The words jerked her attention back to Joshua. He was watching her through dark, suspicious eyes.
“You should go upstairs,” she said quietly. “You don’t want to miss what might be your only chance to say goodbye to Roland because you wasted time arguing with me.” The thought of her brother lying there with little chance of regaining consciousness was unbearable … heartbreaking … and she sniffed back the fresh wave of tears.
“Do you love him very much?” Joshua’s voice held a strange tone.
“Yes, I love him a great deal.” Alyssa didn’t look at him in case he read the depth of the loss and confusion in her eyes. Instead she stared at her feet and noticed that the laces of her left sneaker had come undone. What was a lace? So unimportant in the greater scheme of things.
“He never mentioned you.”
She sighed. How tricky this had all become. Clearly Roland hadn’t wanted his brothers to know that he wasn’t a Saxon by birth. Now, because of her promise to Kay Saxon and out of her respect to her brother, she couldn’t tell Joshua the truth—even though she desperately wanted to. They’d connected on some primal level, she and Joshua. She didn’t like lying to him. Finally she settled for, “We hadn’t known each other very long.”

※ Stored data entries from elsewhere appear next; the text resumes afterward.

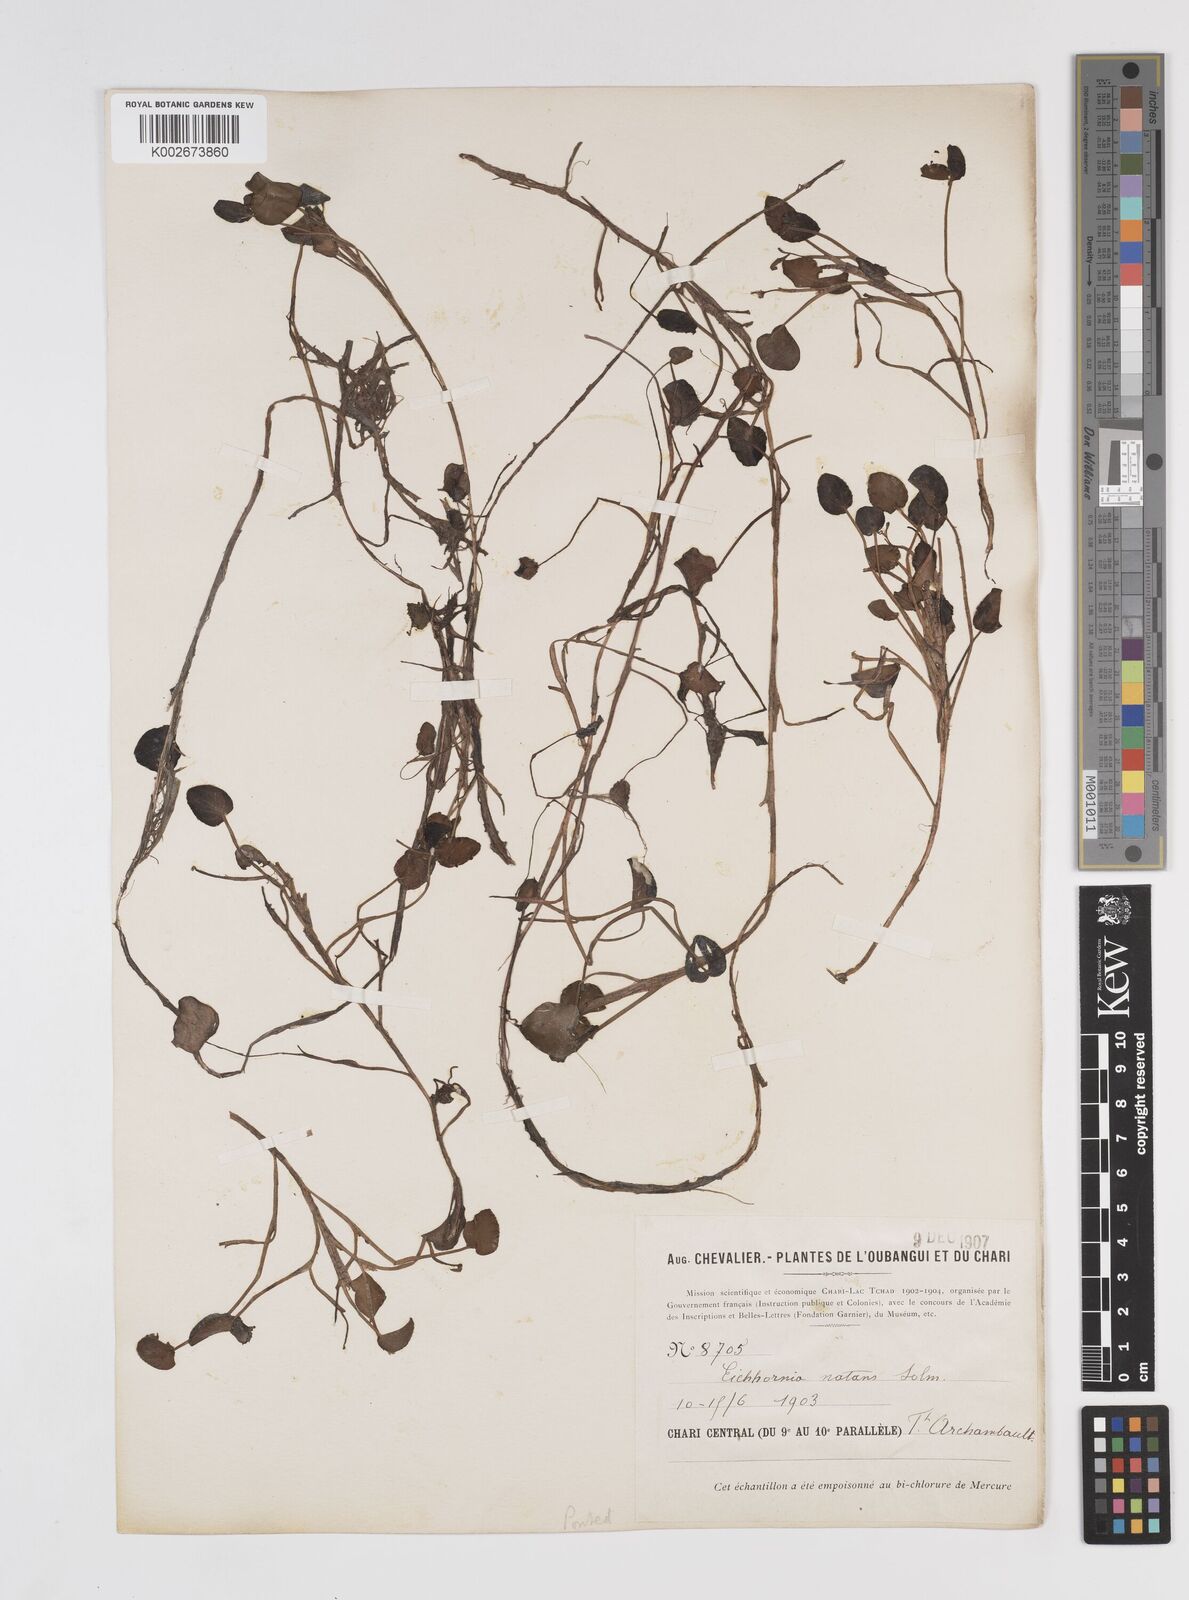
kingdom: Plantae
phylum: Tracheophyta
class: Liliopsida
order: Commelinales
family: Pontederiaceae
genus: Pontederia
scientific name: Pontederia natans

One brief meeting last night … she’d shaken Roland’s hand. And this morning she’d touched his unconscious body.
From the old cuttings in the town’s archives she knew he’d played rugby as a boy and captained his team to a regional win. She’d shuddered in fear as she’d watched television footage of Roland as a late teen riding his horse over solid fences with a determination that had won him numerous eventing titles. An article in a wine magazine had said Roland joked that he’d liked fast women and good wine. Alyssa had wondered what Amy had thought about that! A recent appearance on a lifestyle television programme hosted by a pretty blonde had revealed that he wore jeans with panache. Every last fact she could glean about him, she had uncovered.